Chairman of the Benin branch of the Nigerian Bar Association, Barr Ede Asenoguan declared that there are several fault-lines in the permissive NBMA Act requiring that the entire Act be urgently reviewed and the GMO permits issued withdrawn. According to the Benin-based Lawyer, “the constitution of the Board of NBMA makes the agency open to conflict of interests as already seen in the case of a board member (National Bioetechnology Development Agency) teaming up with commercial interests to apply for and receive permits to introduce GMOs into Nigeria.”

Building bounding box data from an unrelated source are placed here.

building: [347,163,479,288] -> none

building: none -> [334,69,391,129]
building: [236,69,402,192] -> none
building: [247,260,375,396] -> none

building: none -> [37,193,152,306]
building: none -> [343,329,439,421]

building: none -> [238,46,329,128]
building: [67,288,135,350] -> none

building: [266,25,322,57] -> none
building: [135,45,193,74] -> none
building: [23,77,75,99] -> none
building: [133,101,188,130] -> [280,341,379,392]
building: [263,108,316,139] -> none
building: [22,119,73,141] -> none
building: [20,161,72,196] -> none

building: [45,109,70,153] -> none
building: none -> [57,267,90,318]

Barr Chima Williams, President of the Green Alliance of Nigeria is of the view that promoters of GMO and their allies have deliberately ignored the importance and the peculiarities of  Nigerian  culture, environment and agriculture in their aggressive attempts to impose their products and  merchandise on Nigeria . “Rather than  promoting agroecology, which works in harmony with nature, they have become tied to the apron-strings of speculators and neo-colonial powers whose objective is to exploit, subjugate and destroy food production systems in Nigeria while promoting monoculture and use of toxic agro-chemicals” Williams added.

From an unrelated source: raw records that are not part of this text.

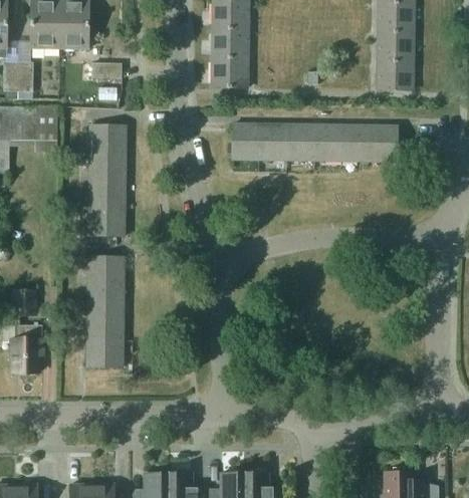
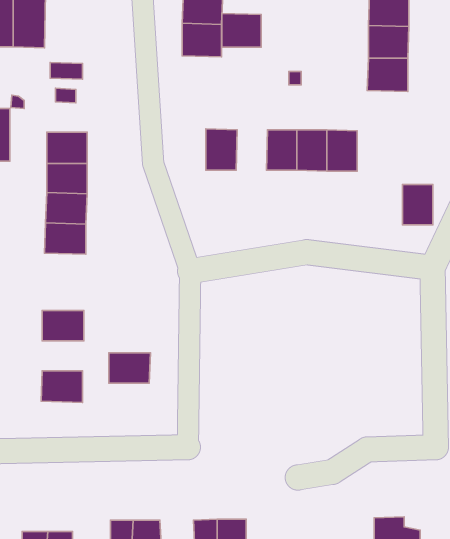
building: [212,58,247,88] -> [222,13,261,47]
building: [260,125,288,161] -> none
building: [369,126,396,162] -> [403,184,433,225]
building: [86,258,125,286] -> none
building: [86,313,124,340] -> [109,353,150,383]

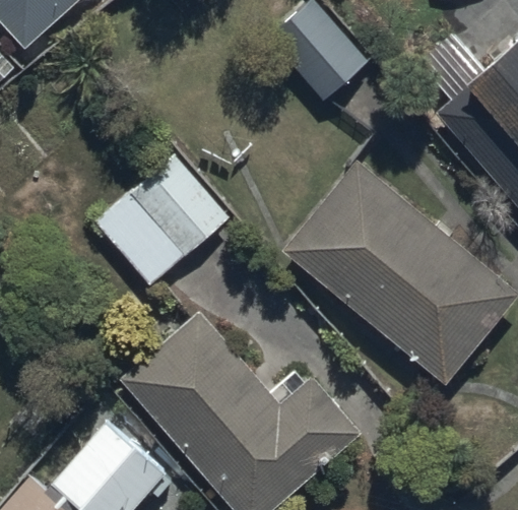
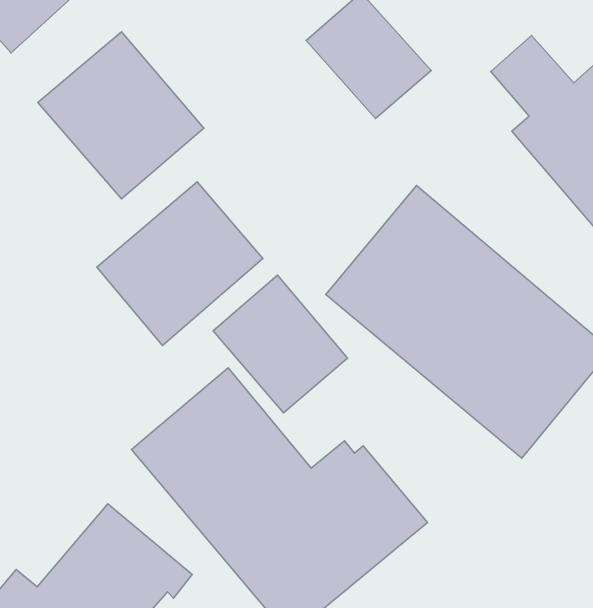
building: none -> [38,32,204,199]
building: none -> [213,275,348,413]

At the end of the meeting, the stakeholders called for concerted actions aimed at tackling the inadequate level of information and awareness on food sovereignty issues in the media which shuts out critical stakeholders, deepening public ignorance and inhibiting contributions to solutions.

For now, the relationship between the biosafety regulatory agency and the civil society groups in Nigeria remains largely that of a cat and mouse and the possibility of finding a common ground appears elusive.